DATA FOR ANALYSIS -
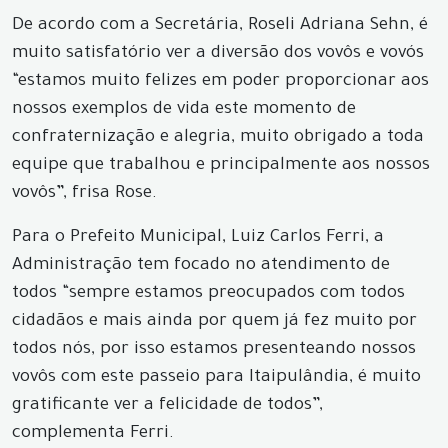
De acordo com a Secretária, Roseli Adriana Sehn, é
muito satisfatório ver a diversão dos vovôs e vovós
“estamos muito felizes em poder proporcionar aos
nossos exemplos de vida este momento de
confraternização e alegria, muito obrigado a toda
equipe que trabalhou e principalmente aos nossos
vovôs”, frisa Rose.
Para o Prefeito Municipal, Luiz Carlos Ferri, a
Administração tem focado no atendimento de
todos “sempre estamos preocupados com todos
cidadãos e mais ainda por quem já fez muito por
todos nós, por isso estamos presenteando nossos
vovôs com este passeio para Itaipulândia, é muito
gratificante ver a felicidade de todos”,
complementa Ferri.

EXERCISE DETAILS - Copy the text of the listing above word for word and leave out the picture.

COMPLETED TASK -
De acordo com a Secretária, Roseli Adriana Sehn, é
muito satisfatório ver a diversão dos vovôs e vovós
“estamos muito felizes em poder proporcionar aos
nossos exemplos de vida este momento de
confraternização e alegria, muito obrigado a toda
equipe que trabalhou e principalmente aos nossos
vovôs”, frisa Rose.
Para o Prefeito Municipal, Luiz Carlos Ferri, a
Administração tem focado no atendimento de
todos “sempre estamos preocupados com todos
cidadãos e mais ainda por quem já fez muito por
todos nós, por isso estamos presenteando nossos
vovôs com este passeio para Itaipulândia, é muito
gratificante ver a felicidade de todos”,
complementa Ferri.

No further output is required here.